Key rotation is an essential security practice. With CMK, you have two options:

  • Manual Rotation: Create a new version of the key in Key Vault and update the encryption configuration in the storage account to point to the new version.
  • AutoRotation: When configuring the CMK on the storage account, do not specify a key version. The storage account will check Key Vault periodically and automatically use the latest version of the key [3].

Best Practices

  • Enable Wipe Protection and Soft Deletion in your Key Vault to protect your keys from accidental or malicious deletion.
  • Use Managed Identities to allow the storage account to access Key Vault. It is safer than using other methods.
  • Monitor Key Vault Activity: Use Key Vault diagnostic logs to audit who is accessing your keys and when.
  • Require Secure Transfer (HTTPS): When setting up your storage account, always require secure transfer to encrypt data in transit.

Conclusion

Encrypting data at rest in Azure Storage is a fundamental layer of defense.
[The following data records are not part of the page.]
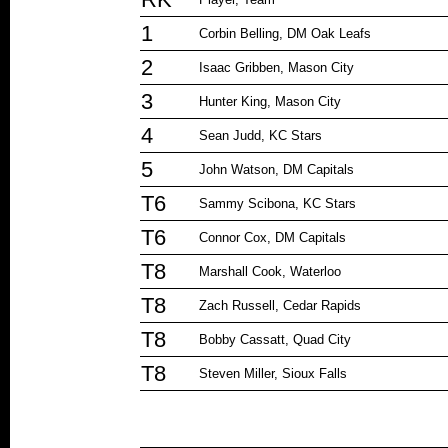
1
Corbin Belling, DM Oak Leafs
2
Isaac Gribben, Mason City
3
Hunter King, Mason City
4
Sean Judd, KC Stars
5
John Watson, DM Capitals
T6
Sammy Scibona, KC Stars
T6
Connor Cox, DM Capitals
T8
Marshall Cook, Waterloo
T8
Zach Russell, Cedar Rapids
T8
Bobby Cassatt, Quad City
T8
Steven Miller, Sioux Falls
While Microsoft-managed keys provide security by default with zero effort, customer-managed keys (CMK) provide the level of control and assurance required by many organizations to meet stringent security and compliance requirements. By mastering CMK implementation and management, you ensure your data remains protected and under your control.

References

[1] Microsoft. (2023). Overview of Azure Storage encryption. [2] Microsoft. (2023). Azure Storage Service encryption for data at rest. [3] Microsoft. (2023). Customer-managed keys for Azure Storage encryption.